Our dismay in affliction arises from a wrong assessment of the divine presence and as to why He commits himself to us. We assume that guarantees of his faithfulness and care will be experienced emotionally or be apparent in external evidences that we have the power to interpret accurately. When discomfort comes upon us or circumstances disrupt our inner tranquillity we begin to grope for God and conclude that he has deserted us. But the presence of God with his people is not grounded upon anything so flimsy as the fluctuation of our feelings or our comprehension of life’s events. His presence is in the pledge of his word that we are required to believe on the basis of his reliability, a word that he will not renege upon because of his prior decision to undertake for us come what may. It is a resolve of grace unaffected by our variableness or “the changes and chances of this mortal life”. Fierce inward trials leave us with no alternative but to cling to the Lord alone with no other warrant apart from the trustworthiness of his character and the vows he has graciously made with no other obligation apart from that due to his honour and the love he has freely lavished upon those he has taken to his heart. We cannot believe that his intentions are irreversible and that they endure in spite of our personal frames of mind or fortunes within this world. To adopt an unconditional attitude of trust in God is impossible for human nature and exceedingly difficult even for those who are regenerate. We are easily upset and must be modest before God and men at all times. We must fear our own propensities and fallibility at all times and especially in seasons of spiritual prosperity. We often ground our own sense of well-being and security on false foundations. True faith is very small and delicate in each one of us. When God chooses to refine and strengthen our faith it is not usually through processes that are gratifying, though who can deny that confirmations of his love are also enjoyable and exhilarating.

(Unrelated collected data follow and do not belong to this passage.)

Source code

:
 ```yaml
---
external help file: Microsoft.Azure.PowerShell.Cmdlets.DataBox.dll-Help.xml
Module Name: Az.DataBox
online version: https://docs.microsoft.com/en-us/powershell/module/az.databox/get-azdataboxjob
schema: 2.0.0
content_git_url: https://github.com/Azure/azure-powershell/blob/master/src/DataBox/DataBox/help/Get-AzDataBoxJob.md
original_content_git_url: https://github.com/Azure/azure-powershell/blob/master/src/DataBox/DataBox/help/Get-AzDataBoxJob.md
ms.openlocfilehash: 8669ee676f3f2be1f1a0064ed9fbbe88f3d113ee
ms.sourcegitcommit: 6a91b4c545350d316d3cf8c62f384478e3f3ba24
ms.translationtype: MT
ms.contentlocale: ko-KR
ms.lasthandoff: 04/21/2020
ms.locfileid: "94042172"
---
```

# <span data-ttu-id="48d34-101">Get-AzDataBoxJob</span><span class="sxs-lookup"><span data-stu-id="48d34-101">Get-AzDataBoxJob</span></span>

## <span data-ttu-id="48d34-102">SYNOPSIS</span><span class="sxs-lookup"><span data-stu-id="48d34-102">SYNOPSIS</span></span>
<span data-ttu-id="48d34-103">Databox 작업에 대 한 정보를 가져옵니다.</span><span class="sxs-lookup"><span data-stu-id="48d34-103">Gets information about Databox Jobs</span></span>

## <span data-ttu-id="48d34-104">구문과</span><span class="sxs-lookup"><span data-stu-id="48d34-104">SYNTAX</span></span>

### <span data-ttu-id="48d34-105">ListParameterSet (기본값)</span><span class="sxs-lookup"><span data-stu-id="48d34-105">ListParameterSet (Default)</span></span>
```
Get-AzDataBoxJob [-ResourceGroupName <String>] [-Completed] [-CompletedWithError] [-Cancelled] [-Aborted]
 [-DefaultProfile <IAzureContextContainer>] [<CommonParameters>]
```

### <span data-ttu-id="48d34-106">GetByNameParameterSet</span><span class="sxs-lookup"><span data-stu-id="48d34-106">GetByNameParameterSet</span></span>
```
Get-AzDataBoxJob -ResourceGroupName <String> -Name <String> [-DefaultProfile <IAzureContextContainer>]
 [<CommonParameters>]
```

Ultimately our confidence is to be placed in God himself, not his gifts, tokens, and signs, but his word, which is the expression of his nature. I dare say none of us can rise to the mighty trust that was engendered in Job through his sore trials, and may God spare us from them. May God protect us from more than we can bear, and sustain us through the sufferings that we do bear. But may he also increase within us an unshakeable certainty that it is indisputably true, whatever sight and sense may testify, that he is ever present with his people in their trouble, and that in due time he will deliver and relieve them. When afflictions and sorrows visit may he grant us the presence of mind and calmness of heart to know and believe that, as various versions render it, he is present, ever present. He is near, very near. May we be convinced that his might preserves us, and through his grace at work within us may crushed hope be reconstructed.
“God is our hope and strength : a very present help in trouble.” Psalm 46:1 (Coverdale).